• [TASK PROMPT]
Put the lines of the listing below, starting at the one containing "family: Meteoriaceae" and ending at the one containing "scientific name: Rissa tridactyla", into a two-column CSV with the columns rank and name. Give one row per line, with each part in its own quoted field and any line breaks changed to spaces.

[Stored entries]
--- begin ---

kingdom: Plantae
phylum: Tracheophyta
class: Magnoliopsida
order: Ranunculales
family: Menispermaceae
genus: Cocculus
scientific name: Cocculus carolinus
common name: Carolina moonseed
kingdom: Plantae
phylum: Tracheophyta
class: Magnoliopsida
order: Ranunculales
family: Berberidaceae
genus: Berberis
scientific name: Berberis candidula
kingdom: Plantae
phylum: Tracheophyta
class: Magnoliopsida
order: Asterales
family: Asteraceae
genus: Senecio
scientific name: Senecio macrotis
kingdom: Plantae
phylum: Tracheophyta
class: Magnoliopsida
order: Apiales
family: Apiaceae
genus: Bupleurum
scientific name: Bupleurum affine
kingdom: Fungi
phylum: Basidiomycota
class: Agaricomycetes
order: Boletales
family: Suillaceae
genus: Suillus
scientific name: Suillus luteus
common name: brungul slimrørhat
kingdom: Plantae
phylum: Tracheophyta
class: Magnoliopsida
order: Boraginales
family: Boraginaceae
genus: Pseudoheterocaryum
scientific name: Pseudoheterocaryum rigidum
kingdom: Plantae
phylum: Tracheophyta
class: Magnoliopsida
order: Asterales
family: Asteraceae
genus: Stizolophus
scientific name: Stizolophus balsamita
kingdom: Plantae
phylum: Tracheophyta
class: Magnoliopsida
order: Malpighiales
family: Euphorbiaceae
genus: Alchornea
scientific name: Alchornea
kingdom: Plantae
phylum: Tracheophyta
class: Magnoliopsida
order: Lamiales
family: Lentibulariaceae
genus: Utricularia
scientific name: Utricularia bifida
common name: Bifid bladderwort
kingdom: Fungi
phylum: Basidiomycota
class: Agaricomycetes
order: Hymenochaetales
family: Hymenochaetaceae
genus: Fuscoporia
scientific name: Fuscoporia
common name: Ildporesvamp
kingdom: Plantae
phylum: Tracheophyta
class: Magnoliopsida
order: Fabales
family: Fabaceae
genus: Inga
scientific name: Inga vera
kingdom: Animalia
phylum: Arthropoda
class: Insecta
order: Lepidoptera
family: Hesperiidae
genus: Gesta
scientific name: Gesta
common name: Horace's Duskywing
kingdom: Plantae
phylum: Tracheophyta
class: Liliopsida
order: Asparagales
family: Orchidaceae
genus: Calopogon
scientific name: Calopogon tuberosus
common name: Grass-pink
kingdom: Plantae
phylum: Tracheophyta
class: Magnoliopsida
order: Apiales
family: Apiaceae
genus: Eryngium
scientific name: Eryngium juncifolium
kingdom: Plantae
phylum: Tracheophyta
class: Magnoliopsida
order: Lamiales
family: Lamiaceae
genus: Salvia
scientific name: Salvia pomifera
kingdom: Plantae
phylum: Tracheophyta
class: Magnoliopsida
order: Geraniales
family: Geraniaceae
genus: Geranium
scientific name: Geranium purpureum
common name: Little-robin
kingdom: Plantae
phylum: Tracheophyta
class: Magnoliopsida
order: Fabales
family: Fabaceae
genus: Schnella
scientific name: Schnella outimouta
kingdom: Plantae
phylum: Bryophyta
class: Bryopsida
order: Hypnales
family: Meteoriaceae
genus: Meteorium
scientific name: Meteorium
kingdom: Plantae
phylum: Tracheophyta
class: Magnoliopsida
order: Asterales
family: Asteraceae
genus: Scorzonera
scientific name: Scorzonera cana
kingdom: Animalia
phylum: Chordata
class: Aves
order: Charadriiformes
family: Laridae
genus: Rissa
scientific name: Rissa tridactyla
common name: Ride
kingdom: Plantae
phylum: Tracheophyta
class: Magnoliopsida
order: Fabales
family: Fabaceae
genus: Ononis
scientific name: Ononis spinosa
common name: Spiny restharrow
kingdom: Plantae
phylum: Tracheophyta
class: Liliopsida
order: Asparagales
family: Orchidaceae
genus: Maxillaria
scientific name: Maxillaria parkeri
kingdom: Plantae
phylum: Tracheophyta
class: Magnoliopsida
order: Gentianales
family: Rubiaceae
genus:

--- end ---

• [THE REPLY]
rank,name
"family:","Meteoriaceae"
"genus:","Meteorium"
"scientific name:","Meteorium"
"kingdom:","Plantae"
"phylum:","Tracheophyta"
"class:","Magnoliopsida"
"order:","Asterales"
"family:","Asteraceae"
"genus:","Scorzonera"
"scientific name:","Scorzonera cana"
"kingdom:","Animalia"
"phylum:","Chordata"
"class:","Aves"
"order:","Charadriiformes"
"family:","Laridae"
"genus:","Rissa"
"scientific name:","Rissa tridactyla"